═══ Records shown

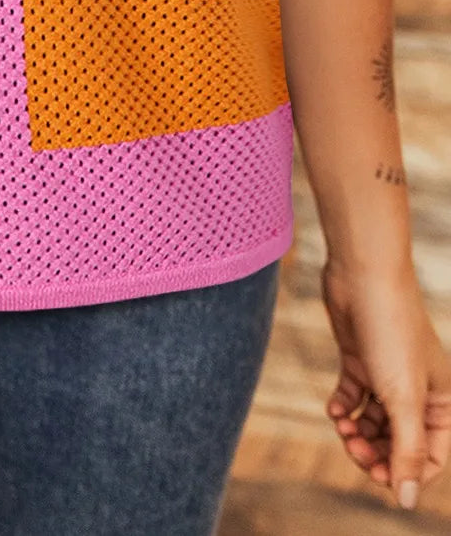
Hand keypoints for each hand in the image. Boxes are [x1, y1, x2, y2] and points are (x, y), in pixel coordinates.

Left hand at [321, 258, 450, 509]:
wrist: (362, 274)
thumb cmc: (391, 331)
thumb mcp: (402, 398)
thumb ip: (405, 451)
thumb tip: (405, 500)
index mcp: (441, 402)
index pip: (429, 457)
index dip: (403, 471)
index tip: (375, 471)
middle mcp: (417, 391)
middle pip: (397, 443)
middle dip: (375, 451)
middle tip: (351, 445)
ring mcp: (387, 375)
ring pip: (373, 423)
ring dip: (356, 432)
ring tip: (342, 424)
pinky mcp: (360, 360)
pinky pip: (354, 398)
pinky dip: (343, 408)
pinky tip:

══════

▸ Task requirements: Begin with the line that contains "middle dip: (375, 451)" and end with the last line of the data. Repeat those two lines and all between them exactly.

▸ Problem solution:
middle dip: (375, 451)
middle tip: (351, 445)
ring mcp: (387, 375)
ring pip: (373, 423)
ring dip: (356, 432)
ring tip: (342, 424)
pinky mcp: (360, 360)
pinky pip: (354, 398)
pinky dip: (343, 408)
pinky tip:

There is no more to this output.